備中松山城の歴史は延応2(1240)年有漢郷の地頭秋庭三郎重信が大松山に城を築いたことに始まります。その後、元弘の乱(1331)の頃には、備中守護職となった高橋宗康が、大松山のほかに小松山にも築城しており、この頃から徐々に城の範囲が拡大していったことが伺い知れます。また備中地域において、最も大きな戦いである「備中兵乱」時には、臥牛山には21の砦が築かれており、臥牛山全域まで城の範囲が拡大しています。
その後、小松山が近世城郭に整備され、天和3(1683)年に水谷勝宗による大改修が行われ、現在の姿になったと考えられています。
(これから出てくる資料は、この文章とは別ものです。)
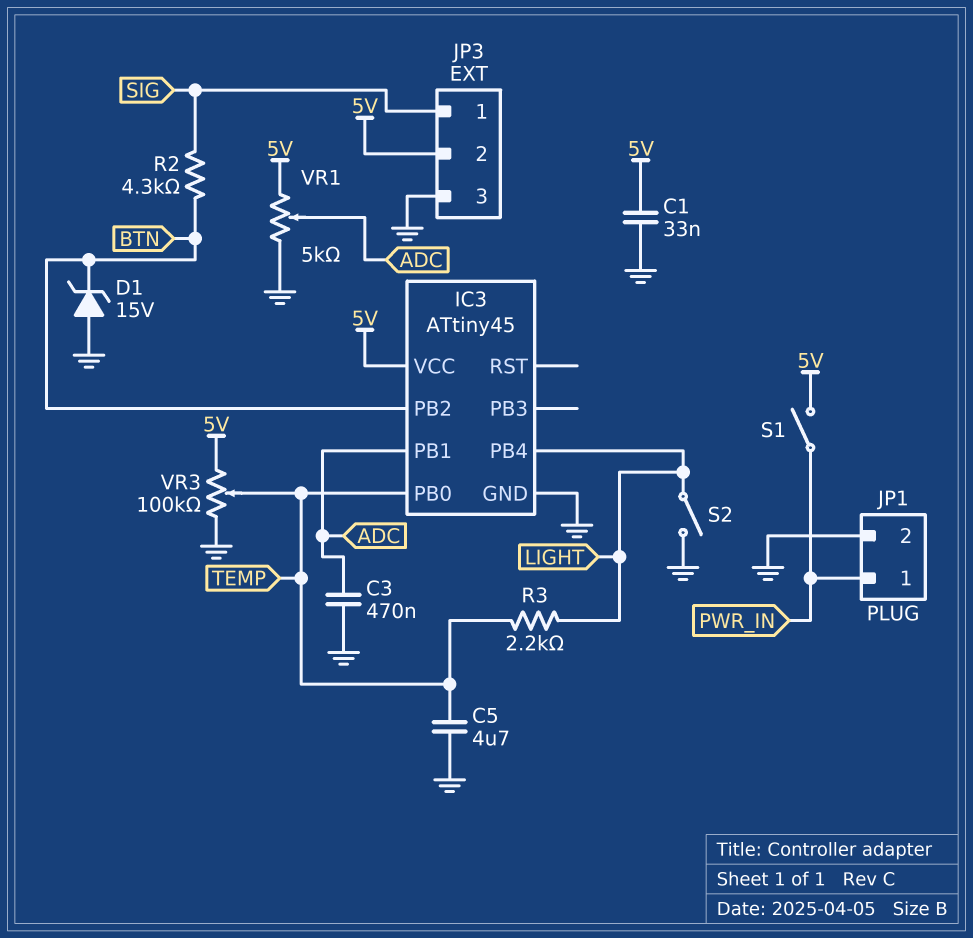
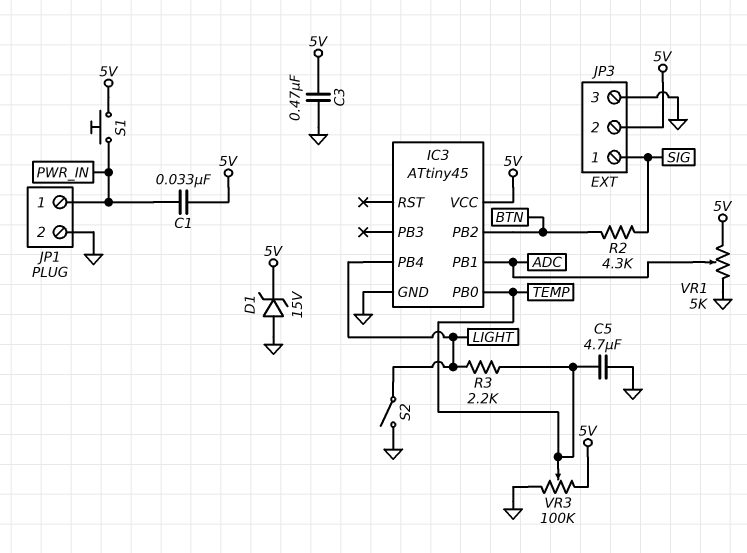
C1: 33nF (5V, GND) -> 33nF (5V, PWR_IN)
C3: 470nF (ADC, GND) -> 470nF (5V, GND)
D1: zener 15V (A GND, K BTN) -> zener 15V (A GND, K 5V)
S1: switch (5V, PWR_IN) -> button (5V, PWR_IN)

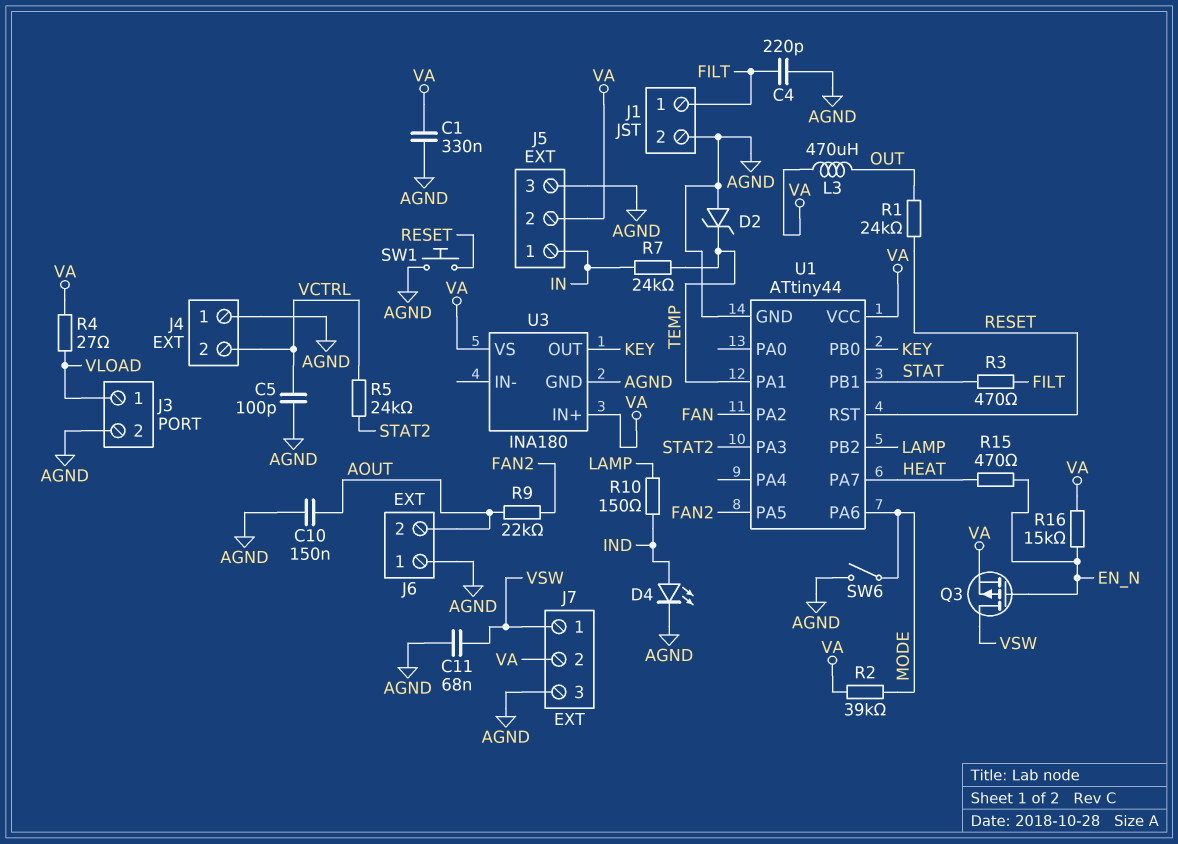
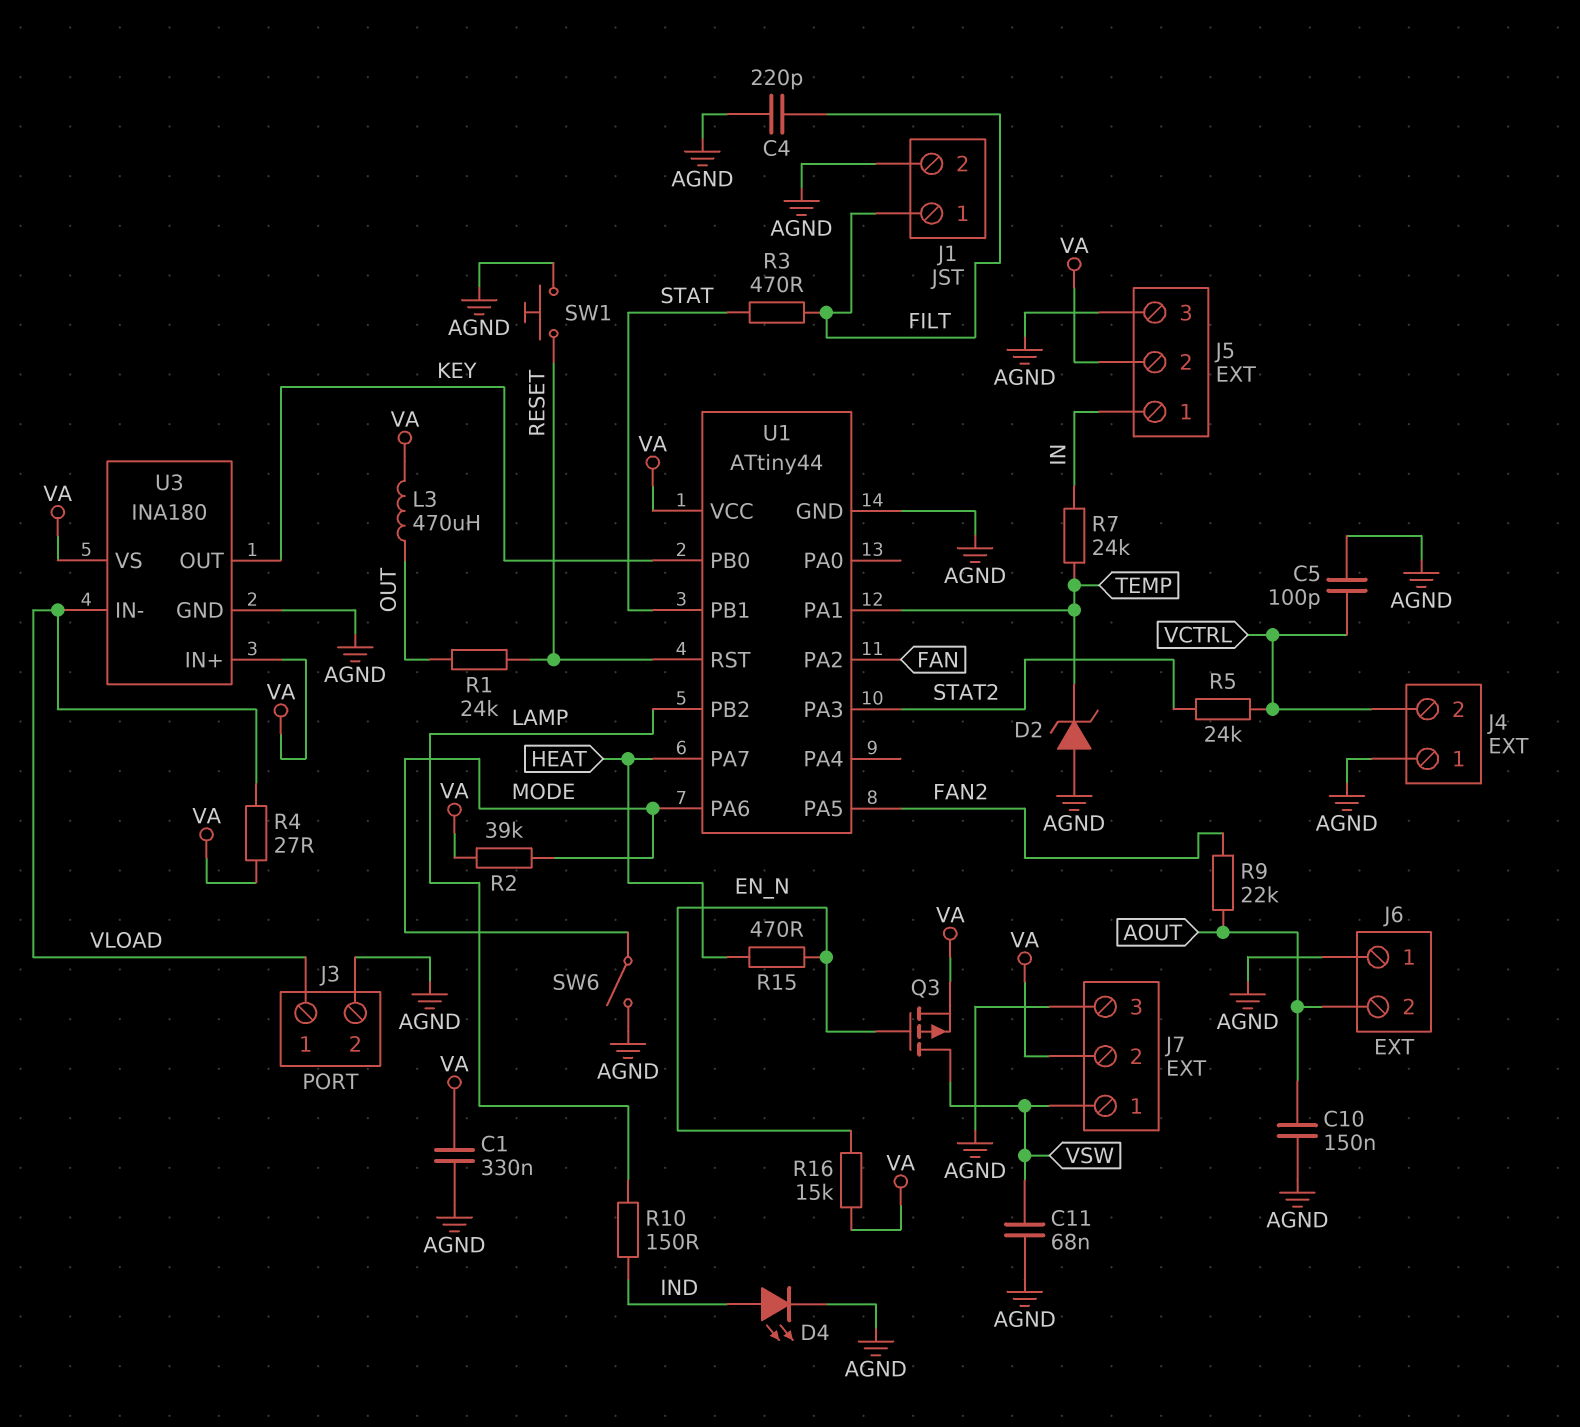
U3 pin IN-: none -> VLOAD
史跡に指定されているのは、城内の8か所の遺構であり、北から「切通及び番所跡」「大池」「大松山城跡」「天神の丸跡」「相畑城戸跡」「小松山城跡」「中太鼓櫓跡」「下太鼓の丸跡」です。中世の城郭とされるのが小松山城跡より北側にある大松山城跡・天神の丸跡・相畑城戸跡であり、曲輪や堀切等が明瞭に残っています。また小松山城跡を中心とした近世城郭には、石垣をはじめ櫓跡の礎石などをみることができます。